I woke up. Took a shower, and then I laid back down wrapped up in my towel. In fetal position. My guts hurt and I didn’t think I was ready to face the day. But I had to get up. I had to get my boys ready. I wanted to call in to work but I only had two shifts left. I took a moment then I got myself dressed. Because that’s what you do when you’re a mom. You have jobs, responsibilities and dependents. Even when you have a disease that lately keeps competing with your favorite interruptions in life, your kids.

So you get up. Get moving. Think positive. Keep the faith. You fight harder. You push back. You breathe deeply. You remind yourself how powerful your thinking is. And you tell yourself that you can do it. Then, you believe it. You pray and ask, or is it demand, for God’s help. You need his strength to jump start yours. Then, you take a moment to curse the disease. You may even irrationally tell it that you hate it and you don’t want it anymore. It’s not like you are childhood best friends or anything. You know it’s a bit absurd. As if you could just return it to the chronic illness store, at this point in your life. You’ve had it too long. No exchanges or returns. Sorry.

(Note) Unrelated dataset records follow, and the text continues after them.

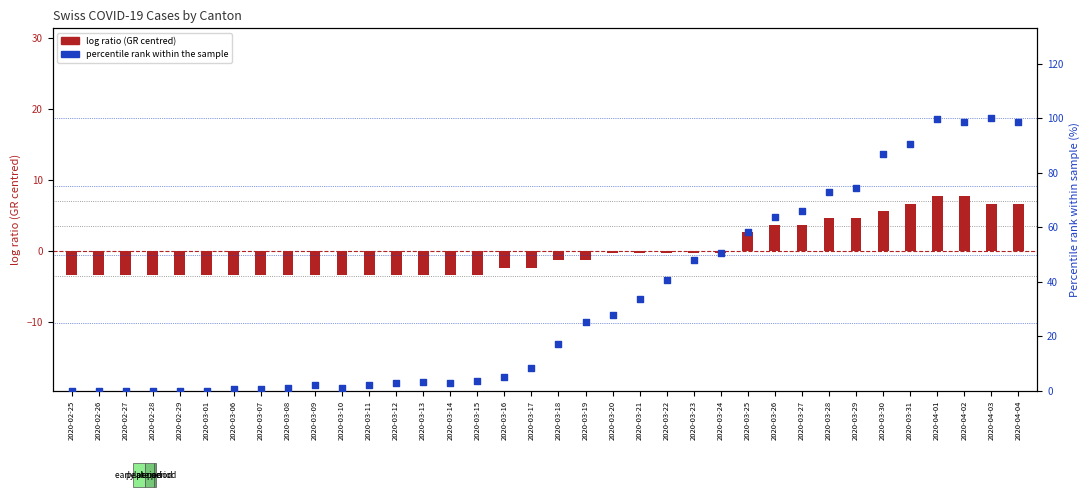

Which series has the largest total across all categories?

CH % of peak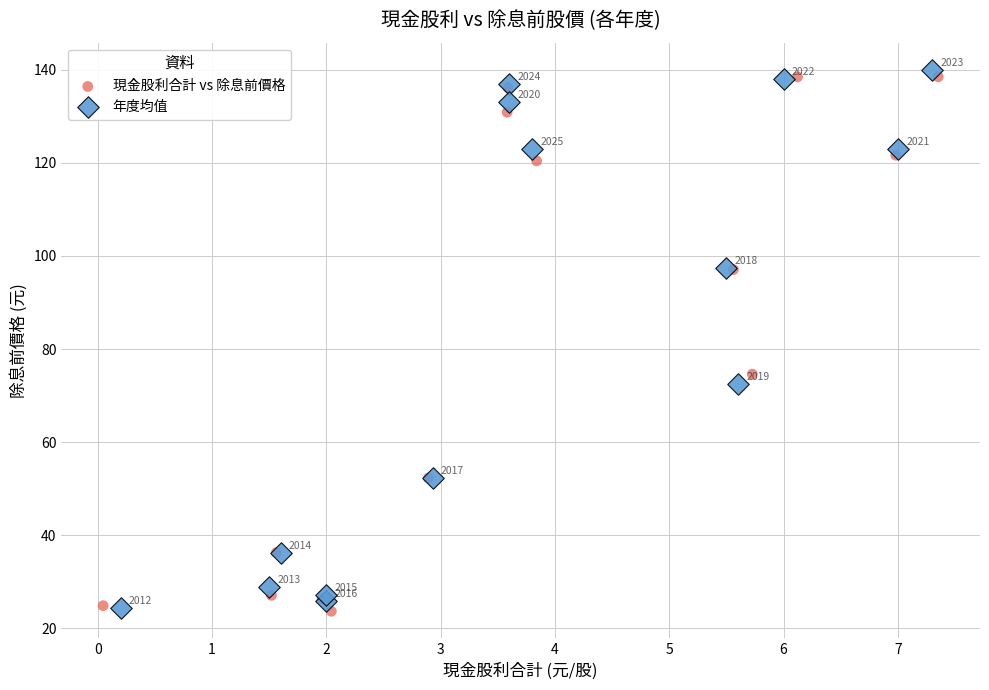

Which series has the widest spread of Y values?

年度均值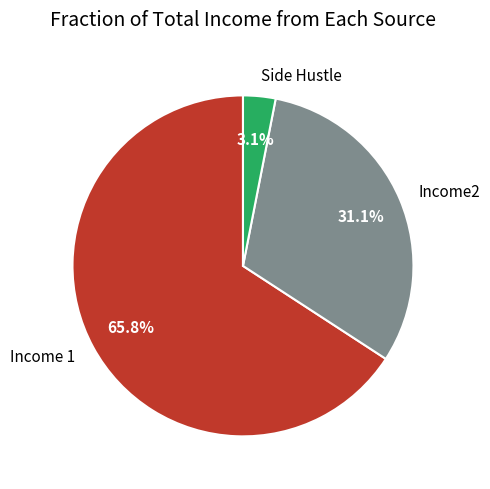

Is it true that Side Hustle is 3% of the pie?

True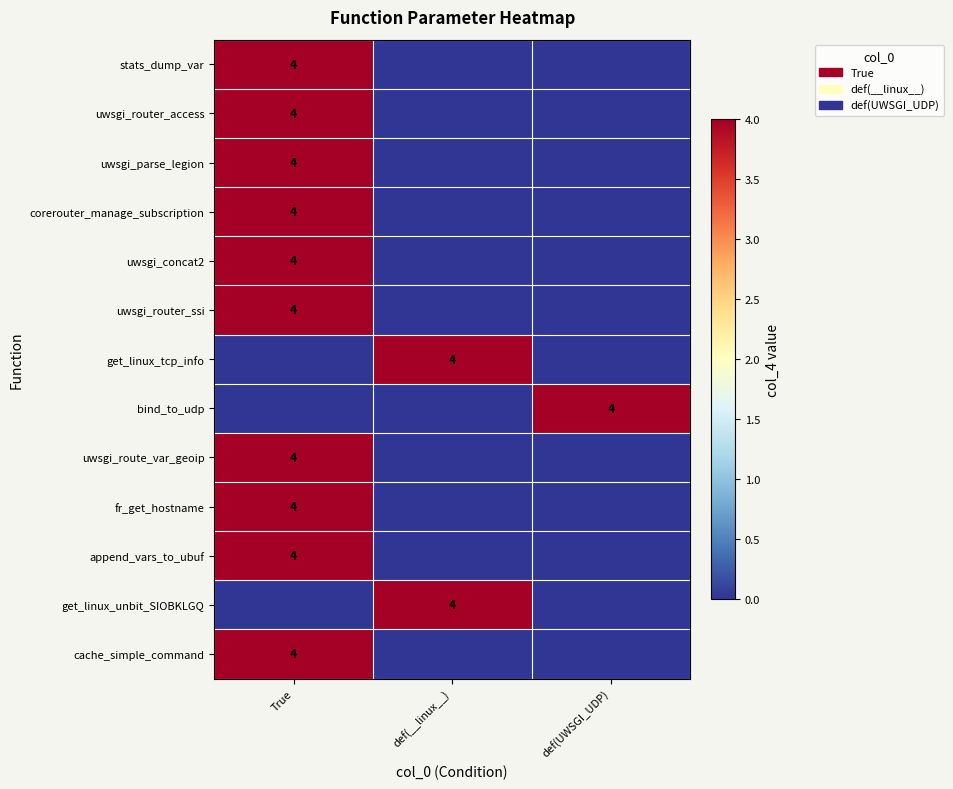

True or false: bind_to_udp has a value of 4 at def(UWSGI_UDP).

True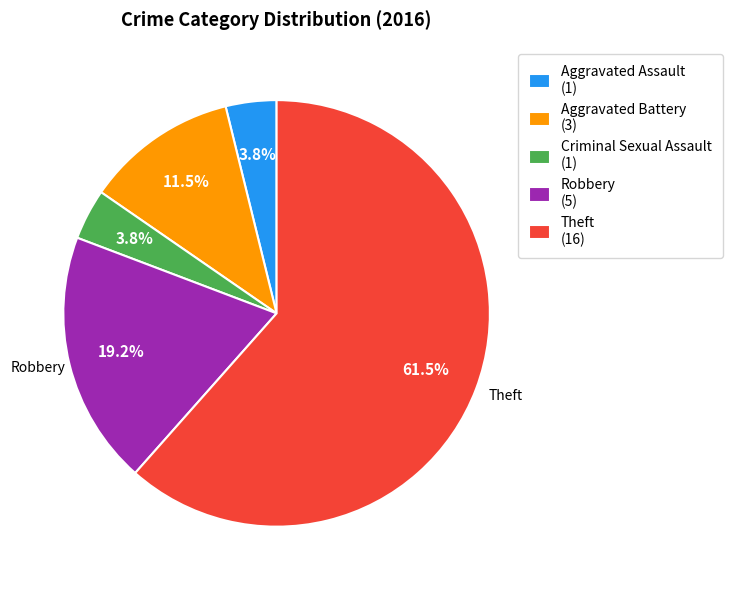

Do Aggravated Battery (3) and Robbery (5) together represent more than half of the pie?

No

Some days, you’re painfully aware. Like the moments when you look down in the shower. This amazing life preserving sort of gift of your small intestine coming out of your body. It’s beautiful and visible and life changing. You recognize and appreciate the lessons that having the disease has taught you. The silly unimportant things it has freed you from, in order to help you focus in on the ones that matter. The gentle touch of strangers doing their job, taking care of you, getting you warm blankets. Because you drove to the ER alone. In the middle of the night. It’s what you needed to do and your husband needed to stay with the sleeping boys. Thankfully there are the kind hearted, the compassionate, the ones who don’t know you but they see you vulnerable, hurting and they tend to you like their own. They touch your shoulder, speak gently and tell you they love your name. The nurses.

Other days, you’re just so damn tired. More like utterly exhausted. From life. And you feel like the disease is the heavy weight champion and you’re curled up in the corner of the ring with your head in between your legs and your eyes are shut so tightly. Just. Go. Away. Leave me alone, will you? Please. You beg. And plead.

It’s the worst listener.

It’s really a great big juggling act balancing all the present thoughts, feelings, pain, anticipation and previous medical experiences. Then, there’s the future. What are your options? Will this be the thing that kills you? Should you ever go to that land of unknowns? Probably not. Just stay where you are. You stay positive and present with the many, many painful experiences you’ve had before. You let gratefulness fill you up and smother the little flames of pity, fear and shame. You know that you’re not as bad off as you have been before. You’re hopeful that like all the other times, you will make it through this valley filled with it’s fair share of obstacles. You will always, always learn something that’s bigger and better than the pain. And soon, you will look back once again to realize that it wasn’t ever your strength so much as it was the overwhelming and never ending strength, love, and support of those surrounding you, encouraging you and helping you. You will never ever forget the friend who picked you up on the curb. And drove your tired body home and acted like you gave her the greatest birthday gift in letting her help you. You will always remember her. You will remember that love wins. Every time.

You know that when you get to feeling better you will do everything possible to show others this kind of readily available, self sacrificing, beautiful and rare kind of love. Because you believe that it’s not fair, every person deserves to feel this kind of love. Not just you.